Excerpted text
- - -

In a message to students and staff, UT Vice President for Student Affairs and Dean of Students Stephanie Russell Krebs said the school will “continue to move swiftly to remove those from the community who endanger others” by not following the safety plan.

Diaz said he’s not surprised that students, after being home with their families since March, are eager to see their friends and socialize. However he said that USF would take similar action to UT and provisionally suspend students should they behave recklessly.

“Attending USF is a privilege,” he said. “If a student is making choices and abusing that privilege by putting themselves in harm’s way, that privilege would be in jeopardy.”

If students or staff members violate mask regulations, it would be treated as a code of conduct violation and would go through the same process as any other disciplinary issue. So far, though, the message seems to be getting through. Social media messages with school mascot Rocky the Bull wearing a mask have been effective, along with signage around campus and positive role modeling by staff and students.

“We’re constantly reinforcing the message that these seemingly small things are important to help us be together safely,” Diaz said. 

Following the suspensions at UT, students seem to be paying closer attention to the rules as they realize their actions will have consequences and that their personal choices can have an effect on the entire campus, said UT spokesman Eric Cárdenas. Classes began Wednesday.

“I believe the student interim suspension last week emphasized the Spartan Shield Guidelines,” Cárdenas said, noting that he’s seeing students complying with mask requirements and maintaining social distance. “Students understand the gravity of the situation, and I believe they want to stay on campus to continue their education.”

At Eckerd College, where students begin a phased move-in this week, students are expected to abide by The Eckerd Together Promise, which requires them to practice social distancing, among other preventative measures. Outdoor gatherings will be capped at 25 students, while indoor gatherings in areas other than residence hall rooms or suites will be limited to 10 people. Masks and social distancing will be required. Violations will result in temporary suspension from classes, college housing, specific areas of campus or the school itself. Suspension or expulsion from housing, classes and school are likely sanctions for breaking the rules. 

A New York Times survey of more than 1,500 American colleges and universities revealed at least 26,000 cases of Covid-19, along with 64 deaths, since the pandemic began. USF’s Tampa campus has reported 220 cases, while the St. Pete campus has only 10.

- - -

Exercise goal
List everything that the excerpt on campus Covid-19 rules says Eckerd College students can be temporarily suspended from for violations.

- - -

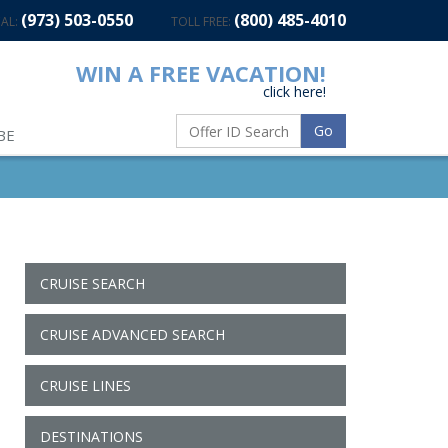
(973) 503-0550
(800) 485-4010
AL:
TOLL FREE:
WIN A FREE VACATION!
click here!
Go
BE
CRUISE SEARCH
CRUISE ADVANCED SEARCH
CRUISE LINES
DESTINATIONS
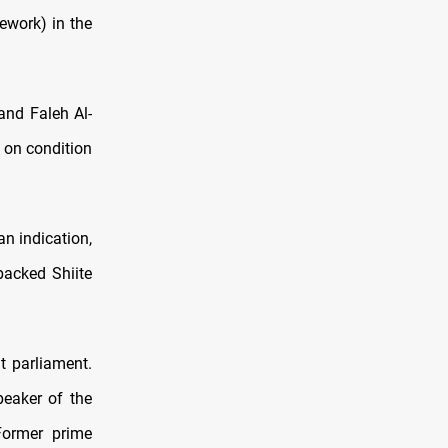
mework) in the
 and Faleh Al-
 on condition
an indication,
backed Shiite
t parliament.
peaker of the
Former prime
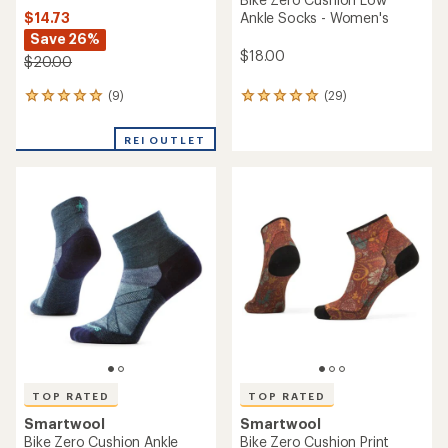
$14.73
Ankle Socks - Women's
Save 26%
$18.00
$20.00
(9)
(29)
9
29
reviews
reviews
with
with
REI OUTLET
an
an
average
average
rating
rating
of
of
4.9
4.9
out
out
of
of
5
5
stars
stars
TOP RATED
TOP RATED
Smartwool
Smartwool
Bike Zero Cushion Ankle
Bike Zero Cushion Print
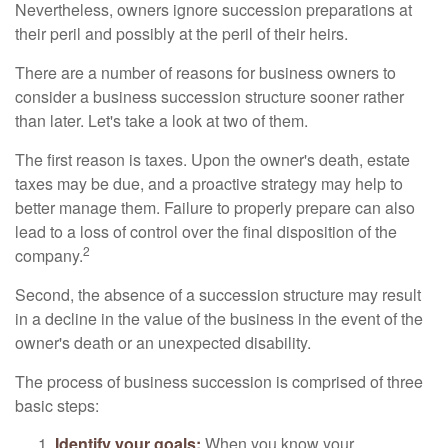
Nevertheless, owners ignore succession preparations at
their peril and possibly at the peril of their heirs.
There are a number of reasons for business owners to
consider a business succession structure sooner rather
than later. Let's take a look at two of them.
The first reason is taxes. Upon the owner's death, estate
taxes may be due, and a proactive strategy may help to
better manage them. Failure to properly prepare can also
lead to a loss of control over the final disposition of the
2
company.
Second, the absence of a succession structure may result
in a decline in the value of the business in the event of the
owner's death or an unexpected disability.
The process of business succession is comprised of three
basic steps:
Identify your goals:
When you know your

- - -

Expected answer
- Classes
- College housing
- Specific areas of campus
- The school itself